Dynamic Character

Definition of Dynamic Character

Like a round character, a dynamic character also undergoes changes throughout the narrative due to several conflicts he encounters on his journey. A dynamic character faces trials and tribulations and takes time to learn from encounters, other characters, experiences, and mistakes he/she commits. Sometime a character learns a lesson and gains maturity such as Prince Hal in Henry IV. Some characters discover mistakes in their point of view, and some others discover an important aspect of their personalities, such as Neville Longbottom did in “Harry Potter and the Sorcerer’s Stone.” These all changes make a character dynamic, but they are implied ones, and not stated outright.

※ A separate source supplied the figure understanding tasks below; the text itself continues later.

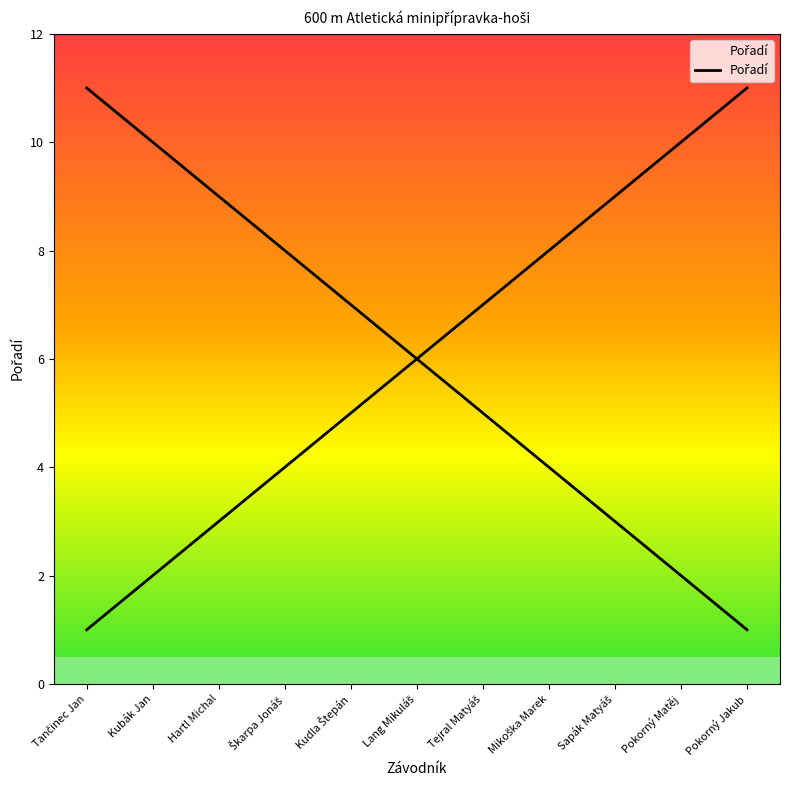

Count the values in the range 3 to 9.

7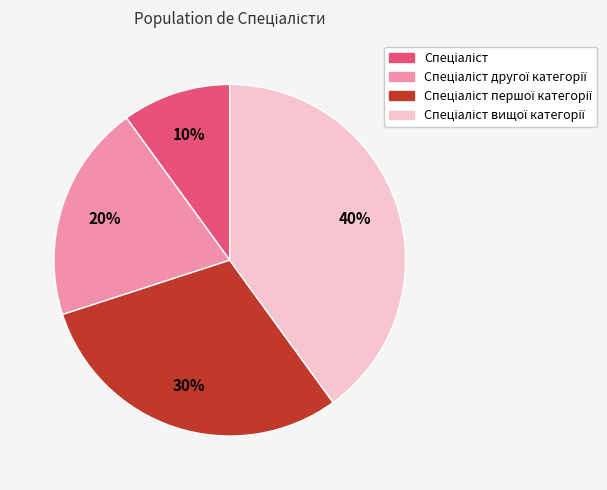

Is there a majority slice in this chart?

No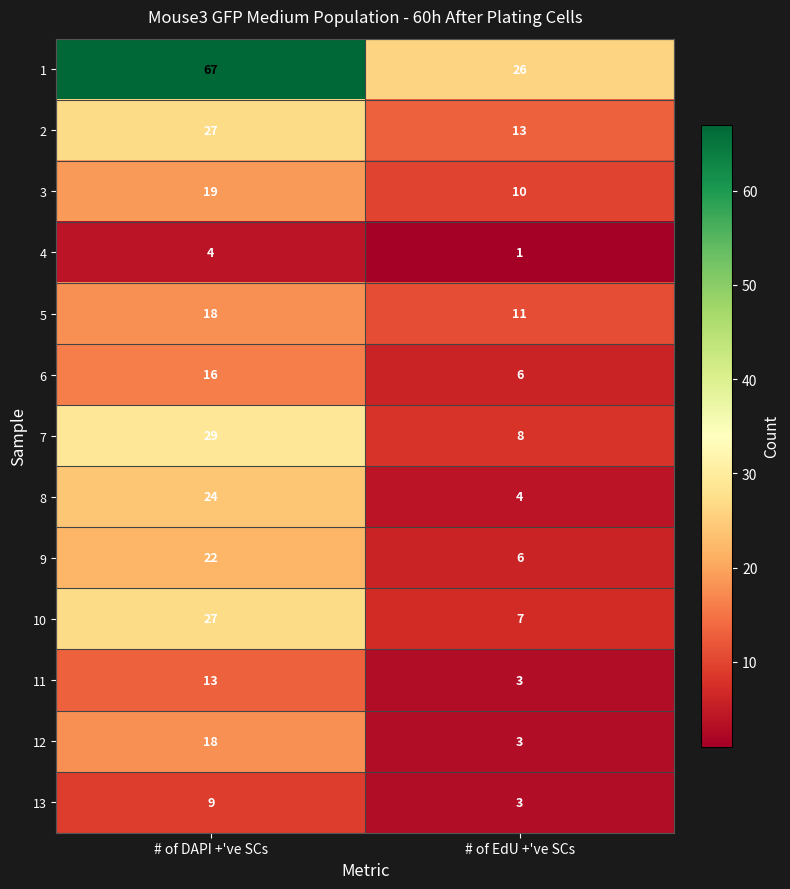

What is the highest value of the 5 series?

18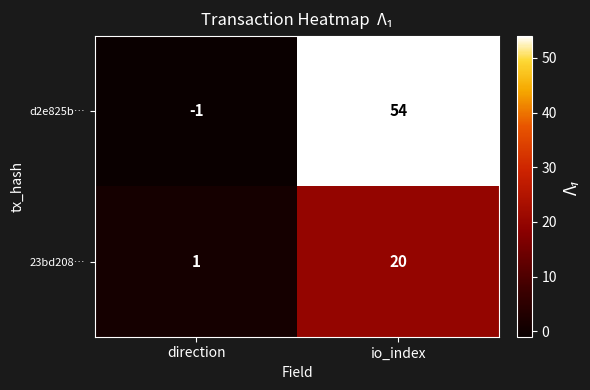

What is the sum of the d2e825b… values at direction and io_index?

53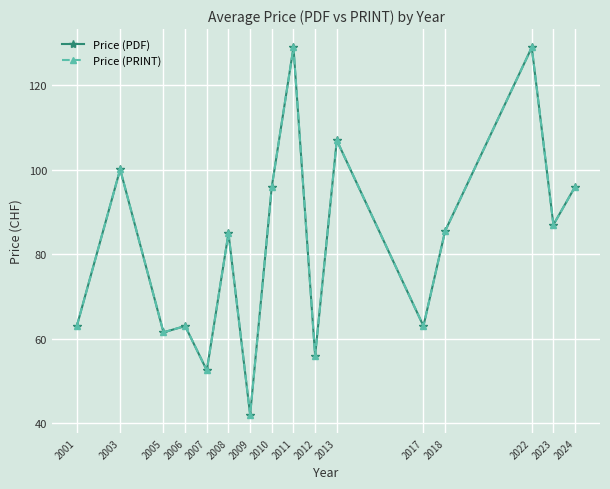

Does the chart have visible grid lines?

Yes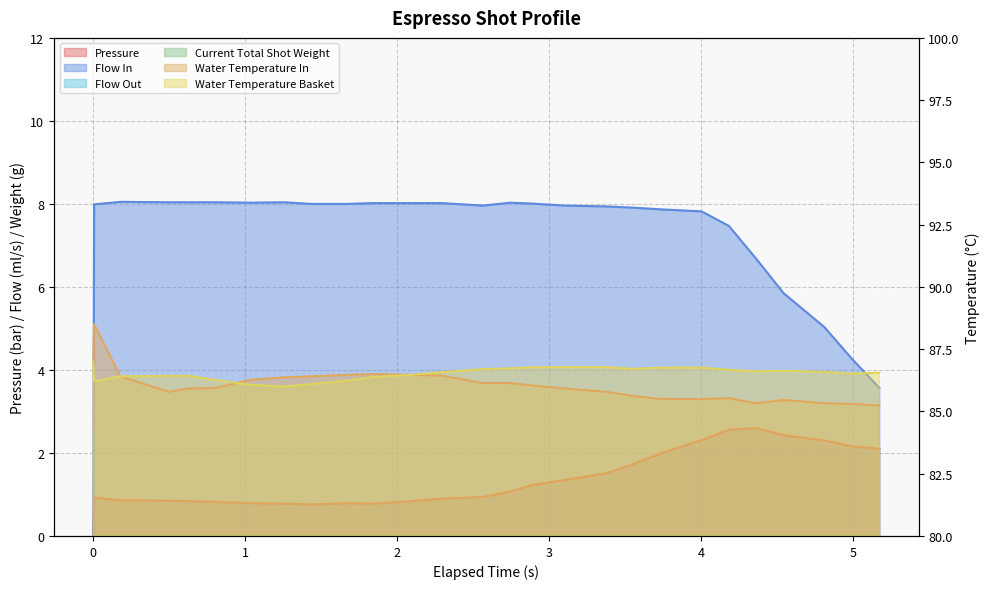

Is the value of water_temperature_in at 8 greater than the value of water_temperature_basket at 17?

No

Difference between Dynamic and Round Character

Though dynamic and round characters both undergo character development, yet there is a slight difference between them. It is that a dynamic character does not tell about the traits of a character; rather, it refers to those traits that change over the time. A round character, on the contrary, defines the complex traits of the character. Also, a round character can be a dynamic character like Hamlet.

Examples of Dynamic Character from Literature

Example #1

Harry from Harry Potter and the Chamber of Secrets

The most important conflict in this novel is the inner conflict of Harry — the reason of his being a dynamic character. He perceives that he shares some abilities similar to Tom Riddle, who becomes evil Lord Voldemort, and this makes him worried that he might also turn out to be an evil character. Dumbledore mentions Harry’s presence in Gryffindor House, and Tom Riddle’s in Slytherin House. Harry, in a defeated tone, says, “It only puts me in Gryffindor” because Harry did not want to go in Slytherin. Beaming again, Dumbledore says, “exactly … Which makes you very different from Tom Riddle. It is our choices, Harry … far more than our abilities.” Harry learns this lesson about the importance of the choices one makes. It resolves around his inner conflict, making him a good example of a dynamic character.

Example #2

Hamlet from Hamlet by William Shakespeare

Throughout the play, Hamlet is worried about life and death, which has made him a dynamic character. The greatest fear of Hamlet is afterlife, which is quite understandable, because his father’s Ghost comes out of purgatory and tells him about the horror and terror awaiting it. Because of his preoccupation with this fear, Hamlet does not act out on his desire to avenge upon Claudius. Nevertheless, when he visits graveyard and holds dead skull of the person he knows, then he becomes conscious about the inevitability of death and thinks that even great men such as Alexander the Great and Julius Caesar could not escape it. This philosophical change in his perspective about death lets him finally take revenge on King Claudius.

Example #3

Jack from Lord of the Flies by William Golding

There are four dynamic characters Jack, Ralph, Simon and Piggy in this novel. However, Jack is prominent among them, who is an important dynamic character, as he goes through a lot of changes during the course of the novel. On the island, he encounters life-changing experiences that develop and change him forever. He has never thought that he would live the way he lives on the island. His authoritative figure, violence and instinctual behavior make him a dynamic character.

Example #4

Sydney Carton from A Tale of Two Cities by Charles Dickens

Sydney Carton is another good example of a dynamic character. At the very beginning of the story, Carton thinks of himself as, “I am a disappointed drudge, sir. I care for no man on earth, and no man on earth cares for me.” He throws himself in a depressed state; digging into a hole from where, he thinks, he could never come out. He is frustrated, and thinks his purpose in life is only to serve C.J. Stryver. The only beautiful part of his life is his love for Lucie Manette, hearing her news of marrying Charles Darnay, heartbroken man goes to her and reveals his feelings to her. This conversation brings a turning point in his life and he start taking care of himself and people around him.


A dynamic character plays an important role in a narrative. Often it is the main character of the story. It helps to build a compelling and convincing story around it. By going through an important transition, having a coming-of-the-age experience, pulling through trials, gaining maturity and feeling a change of the heart, developing likable qualities, a dynamic character shows a his full transformation. All these changes bring a flavor to the story line and an element of surprise to the readers.